La Casa de Campo en otoño (Madrid)

   Mi afán de desarrollo personal me llevó a Madrid; en principio, para unos pocos años, el tiempo preciso de satisfacer otra antigua pasión: el cine y el teatro.
   Así, en cierta academia madrileña algo puntera por aquel entonces, me formé en interpretación escénica y cámara de cine, estudios que completé con otros cursillos de guión cinematográfico.
   Luego me fui enredando en otras actividades y, sobre todo, relaciones personales que me iban reteniendo y postergando el pretendido retorno a Granada.
   Vine a Madrid con un propósito muy concreto y por un tiempo más o menos breve. Pero los años fueron pasando y, más de veinte después, aquí sigo.

   En cierto momento, la vida me deparó uno de esos encuentros prodigiosos, fundamentales. Hasta entonces, todo mi conocimiento y pasión por la civilización griega se detenía como mucho en los filólogos bizantinos, salvando algún que otro nombre muy puntual, como el del gran Konstantino Kavafis.

   En Madrid tuve la inmensa suerte de estudiar griego moderno con una mujer maravillosa que, como supremo don de amistad, me brindó su inmensa pasión por la voz de Seferis, de Elytis, de Ritsos, por la voz de Jatzidakis, Markópoulos, Theodorakis, por la voz de Monastiraki, Exarjia, Sunion... 
   
Crepúsculo en Cabo Sunion (Grecia)
   El acceso a la lengua griega moderna, a su cultura tetramilenaria y siempre viva, a su realidad histórica, a sus paisajes y sus gentes, ha terminado de hacer de Grecia mi segunda naturaleza, mi patria espiritual.



   Entre tanto, nunca he dejado de escrutar la realidad a través de las palabras, las palabras que, citándome a mí mismo, son herencia y son destino. Nunca he dejado de buscar en las palabras el sentido de una dignidad y una responsabilidad libres y solidarias.

11 junio 2011 (Madrid)

   La realidad contemporánea, dura y compleja como es, está despojando a las palabras de las máscaras con que la historia más reciente las había adulterado.
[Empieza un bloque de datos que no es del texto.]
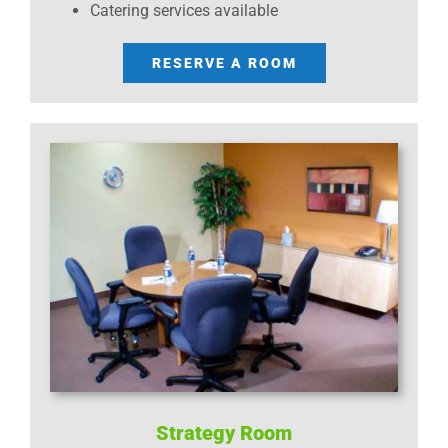
Catering services available
RESERVE A ROOM
Strategy Room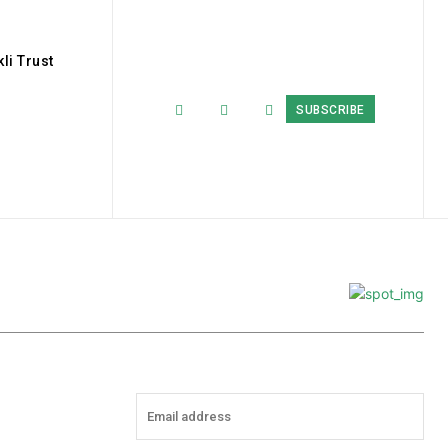
li Trust
SUBSCRIBE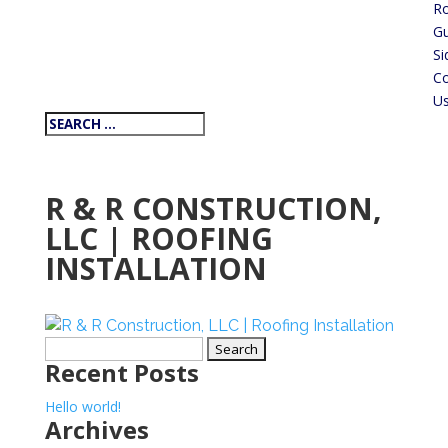
Ro
Gu
Si
Co
U
R & R CONSTRUCTION,
LLC | ROOFING
INSTALLATION
Search
Recent Posts
for:
Hello world!
Archives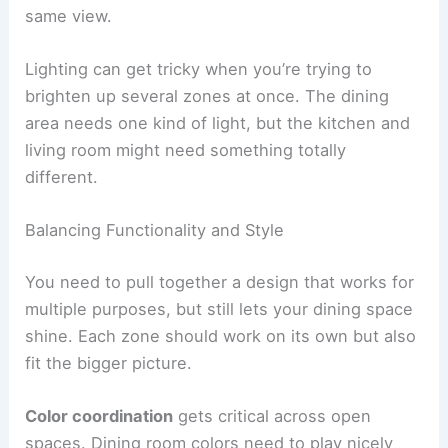
same view.
Lighting can get tricky when you’re trying to
brighten up several zones at once. The dining
area needs one kind of light, but the kitchen and
living room might need something totally
different.
Balancing Functionality and Style
You need to pull together a design that works for
multiple purposes, but still lets your dining space
shine. Each zone should work on its own but also
fit the bigger picture.
Color coordination
gets critical across open
spaces. Dining room colors need to play nicely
No es un proceso fácil, porque las palabras crean la realidad y la realidad tiende a perpetuarse con todas sus energías, que son muchas.
   El lastre del inmovilismo es mucho más poderoso que la voluntad de transformación, pero las palabras conservan, bajo su cáscara, su potencial creativo: aquel Hágase la luz que puede ser el comienzo de todo.
   Con el 15M, hemos aprendido a sacar el monólogo individual de su impotencia para integrarlo en el diálogo de la plaza pública. La palabra "política" comienza a recuperar su sentido originario, sin trampantojos. Así nació en Grecia la democracia. No fue un regalo de los poderosos, fue un proceso continuamente renovado de empoderamiento general, con sus titubeos y sus insuficiencias.

   A partir de ese diálogo con el río de Heráclito y con los fotogramas trucados de las emociones y los afectos, he ido escribiendo unos cuantos poemas, alguna novela, cierta obra de teatro, artículos filológicos. He publicado alguna cosilla. He sido premiado en alguna que otra ocasión. Pero el premio del que me siento más orgulloso son todas las personas que he ido conociendo y que siempre me han enriquecido con su afecto.

   Por todas ellas, sobre todo, hoy me decido a abrir este blog con la intención de que sea un jardín abierto para muchos, en el que confluyan el jardín de Epicuro y los efímeros jardines de Afrodita, un jardín de encuentro.